En un mediodía soleado en el Parque
Rivera, sólo dos mesas estaban ocupadas: una por ocho personas que ya comían su
asado, la otra, por un hombre que escuchaba la radio.
Mientras tanto,
cuatro indigentes descansaban a la sombra de un árbol hasta que una camioneta
atropelló a un pequeño perro color beige. Primero se escuchó la frenada; luego
un agudo aullido de dolor.
La
rueda le pasó por encima del lomo. El vehículo huyó.
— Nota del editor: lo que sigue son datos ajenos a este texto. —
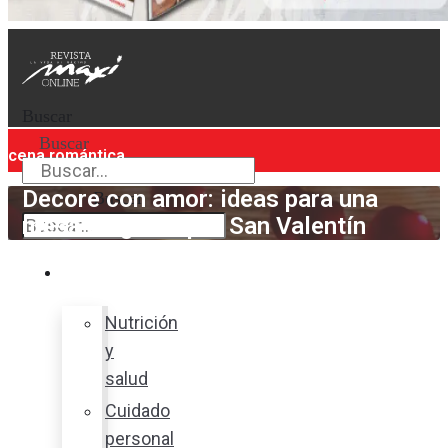
Buscar
Buscar
cena romántica
Decore con amor: ideas para una
Buscar
mesa elegante por San Valentín
Bienestar
Nutrición
y
salud
Cuidado
personal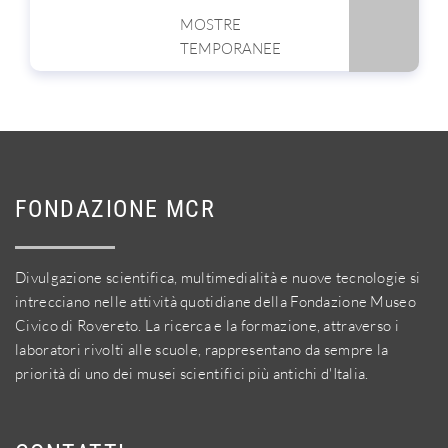
MOSTRE
TEMPORANEE
FONDAZIONE MCR
Divulgazione scientifica, multimedialità e nuove tecnologie si
intrecciano nelle attività quotidiane della Fondazione Museo
Civico di Rovereto. La ricerca e la formazione, attraverso i
laboratori rivolti alle scuole, rappresentano da sempre la
priorità di uno dei musei scientifici più antichi d'Italia.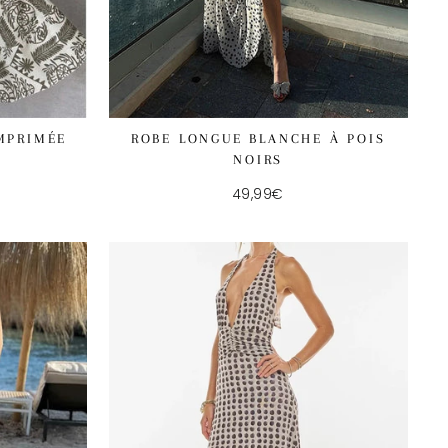
MPRIMÉE
ROBE LONGUE BLANCHE À POIS
NOIRS
d
49,99€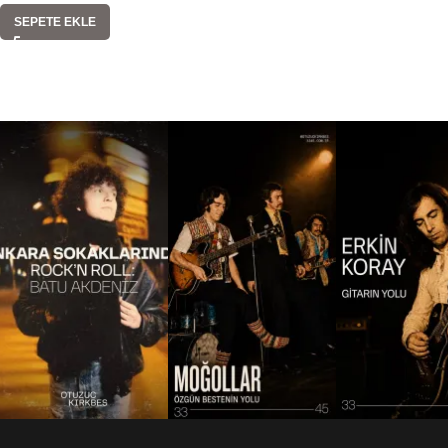
SEPETE EKLE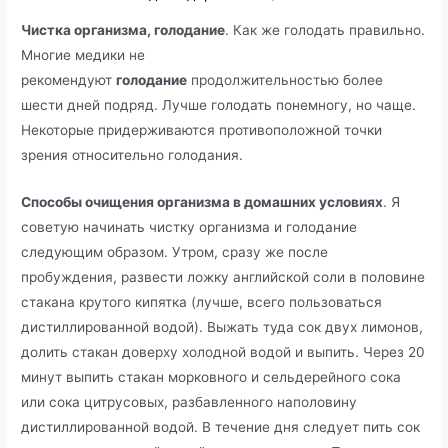
Чистка организма, голодание
. Как же голодать правильно.
Многие медики не
рекомендуют
голодание
продолжительностью более
шести дней подряд. Лучше голодать понемногу, но чаще.
Некоторые придерживаются противоположной точки
зрения относительно голодания.
Способы очищения организма в домашних условиях
. Я
советую начинать чистку организма и голодание
следующим образом. Утром, сразу же после
пробуждения, развести ложку английской соли в половине
стакана крутого кипятка (лучше, всего пользоваться
дистиллированной водой). Выжать туда сок двух лимонов,
долить стакан доверху холодной водой и выпить. Через 20
минут выпить стакан морковного и сельдерейного сока
или сока цитрусовых, разбавленного наполовину
дистиллированной водой. В течение дня следует пить сок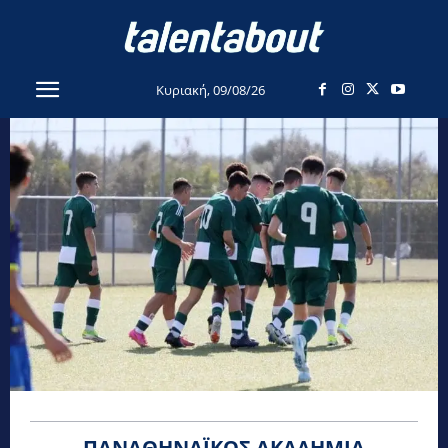
Κυριακή, 09/08/26
ΠΑΝΑΘΗΝΑΪΚΌΣ ΑΚΑΔΗΜΊΑ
Los indigentes se
acercaron al animal para ayudarlo, pero en su infructuoso intento el perro
volvió a gemir de dolor. Lo dejaron solo.
Las
ocho personas que comían su asado siguieron comiendo su asado; el hombre que
escuchaba la radio siguió escuchando la radio.
El
perro se arrastró hasta al lado de la lancha del hombre que limpia el lago,
donde quedó inmóvil.
Dos
horas después un joven llegó al Parque, pasó a algunos metros del perro, pero
no lo vio. Fue a la mesa del hombre que escuchaba la radio. Se saludaron y
comenzaron a hacer el fuego en el parrillero.
En
eso, dos hombres de la otra mesa intentaron ayudar al perro, pero su torpeza
sólo logró que volviese a aullar de dolor. El joven escuchó.
-¿Qué
es eso, papá? –preguntó.
-No
es nada.
-Voy
hasta ahí –dijo mientras se levantaba.
-¡No
vayas, no vayas! –dijo el padre.
Lo
ignoró. Vio a un perrito sin raza, esos que no venden las veterinarias,
acostado panza arriba, con las patas recogidas y los músculos de la cara
tensos.
-¿Qué
pasó? –preguntó a los indigentes.
-Lo
atropelló un auto.
-¿Llamaron
a un veterinario?
-No.
El
joven tomó su celular para pedir ayuda. “En una hora estoy ahí”, le respondió
un veterinario.
Dos cuidadores se
acercaron y le dijeron que es el perro del que limpia el lago, que ya le
avisaron pero que vive en Maldonado y no saben si va a ir.
Unos
minutos después llegó una camioneta, un hombre se bajó y comenzó a observar al
perro. Era un veterinario que paseaba con su familia. El joven le preguntó si
sabía qué tenía lastimado:
-Tiene
la columna quebrada –respondió.
-¿Lo
vas a sacrificar?
-No
puedo. Si el dueño se entera me puede joder a mí. Ya le di un calmante.
-Pero
vos sos veterinario, sabés que no tiene arreglo, ¿te vas a ir y lo vas a dejar
con la espalda rota?
-Lo
pueden joder a él –interrumpió uno de los presentes.
El
joven lo miró con desprecio, mientras su padre se acercó al veterinario y le
dijo:
-Si
alguien te reclama algo, decí que nosotros te dijimos que éramos los dueños y
que te pedimos que lo sacrificases.
El
veterinario tomó una valija del vehículo y se dirigió hacia el perro.
-¿Qué
vas a hacer? –preguntó el joven- ¿lo vas a dormir?
-Sí.
Le
dio una inyección, pero el perro siguió haciendo pequeños movimientos, como
respirando.
-Ya
está. Todavía hay algunos impulsos nerviosos, pero el corazón dejó de latir.